Ein Zeichen des Vertrauens
Das tun nicht alle Kinder. Aber einige tun es. Doch warum? Unter anderem, weil angepasste Kinder gern gesehen und gelobt werden, während Eigensinn und Kreativität eher negative Reaktionen hervorrufen. Schon kleine Kinder verstehen schnell, dass widerspenstige Kolleginnen und Kollegen aus der Sicherheit der Gruppe herausgenommen werden und die Erzieherin ein ernstes Wort mit ihnen spricht. Das ist für so schlaue Wesen wie Kinder Antrieb genug, schwierige Emotionen zurückzustellen und sich so zu benehmen, wie von ihnen erwartet wird. Die Kehrseite dieses «Wohlverhaltens» ist jedoch, dass schwierige Gefühle des Tages nicht durchlebt und verarbeitet, sondern nur weggeschoben werden.

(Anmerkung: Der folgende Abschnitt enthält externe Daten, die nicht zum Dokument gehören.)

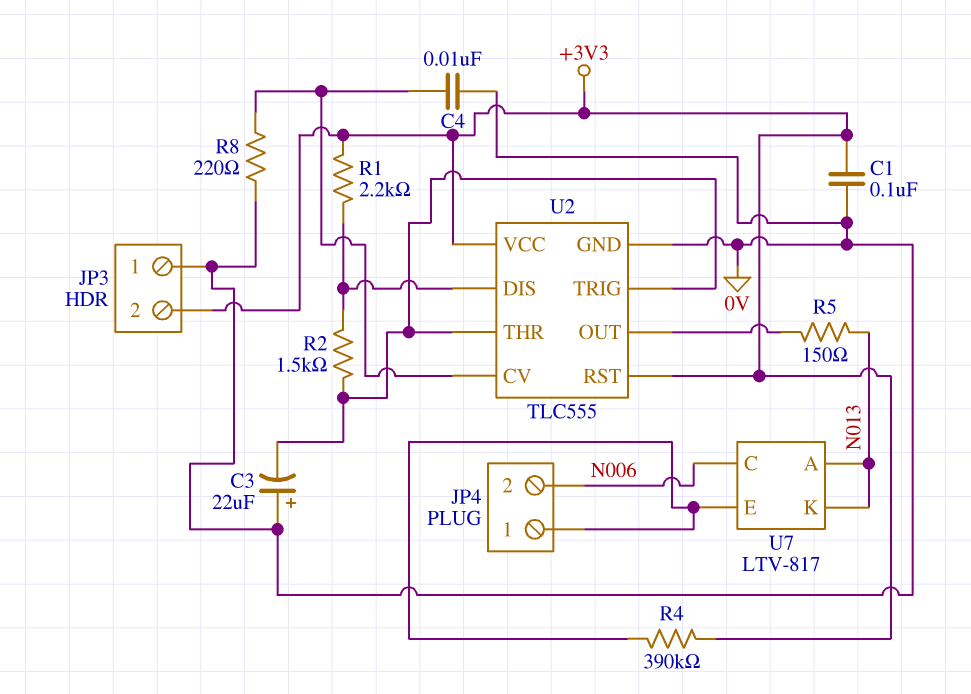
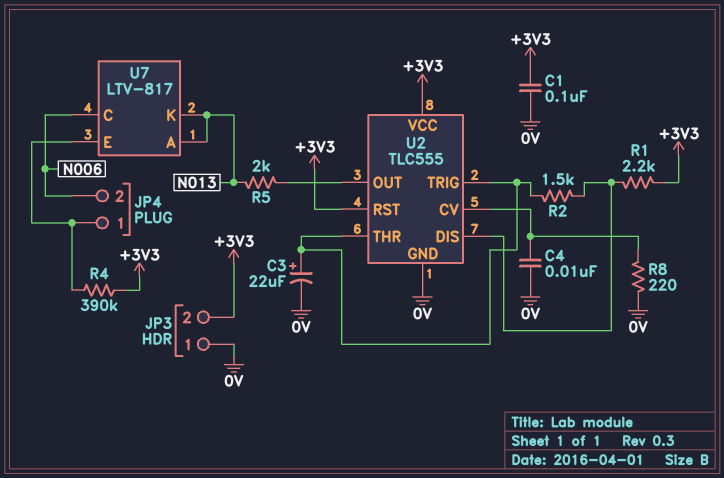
C3: 22uF (plus 0V, minus U2/THR) -> 22uF (plus U2/THR, minus 0V)
R5: 150 (N013, U2/OUT) -> 2k (N013, U2/OUT)

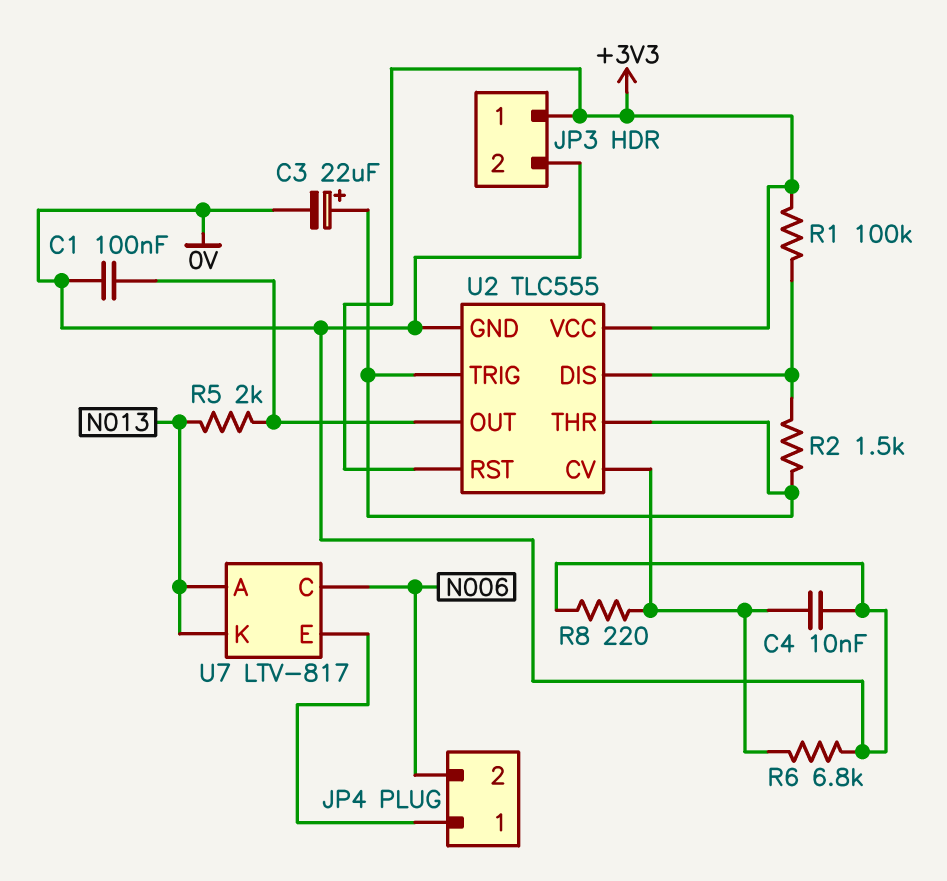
C1: 100nF (+3V3, 0V) -> 100nF (0V, U2/OUT)
JP3 pin 1: 0V -> +3V3
JP3 pin 2: +3V3 -> 0V
R1: 2.2k (+3V3, U2/DIS) -> 100k (+3V3, U2/DIS)
R4: 390k (+3V3, JP4/1) -> none
R6: none -> 6.8k (0V, U2/CV)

Sobald solche Kinder jedoch eine so sichere Zone wie die elterliche Wohnung betreten, können unterdrückte Gefühle wie Unmut, Wut, Enttäuschung hervorbrechen, ohne dass jemand versteht, was los ist. In der Sicherheit der elterlichen Liebe, trauen sie sich anzuecken und zu zeigen, was sie wirklich alles bewegt. Und das ist so viel mehr als nur: «Er hat es so gut gemacht!»
Ein schwieriges Kind zu Hause ist manchmal das grösste Kompliment an seine Eltern.
Darum, liebe Freundin, machst du ganz bestimmt nichts falsch, wenn dein Kind dir seine angestauten Gefühle zeigt. Es liegt nicht daran, dass du zu wenige Grenzen setzt, wenn es in deiner Gegenwart zu einem emotionsgeladenen Rumpelstilzchen wird und es für dich unvorstellbar ist, wie bilderbuchmässig er sich bei der Grossmutter benommen hat. Es ist ein riesiges Zeichen von Vertrauen, dass dein Kind sich bei dir genug sicher fühlt, um sich so ehrlich zu zeigen, während es bei der Schwiegermutter und in der Kita als Herrn Knigges Nachwuchs höchstpersönlich durchgehen könnte.
Es ist eine Geschichte, die von Vertrauen und sicherer Bindung erzählt. Und jaa, ich weiss, liebe Freundin, wie anstrengend das manchmal ist. Wie selten man im Tohuwabohu an solche Zusammenhänge denkt. Doch so eigenartig es auch klingen mag: Ein schwieriges Kind zu Hause ist manchmal das grösste Kompliment an seine Eltern.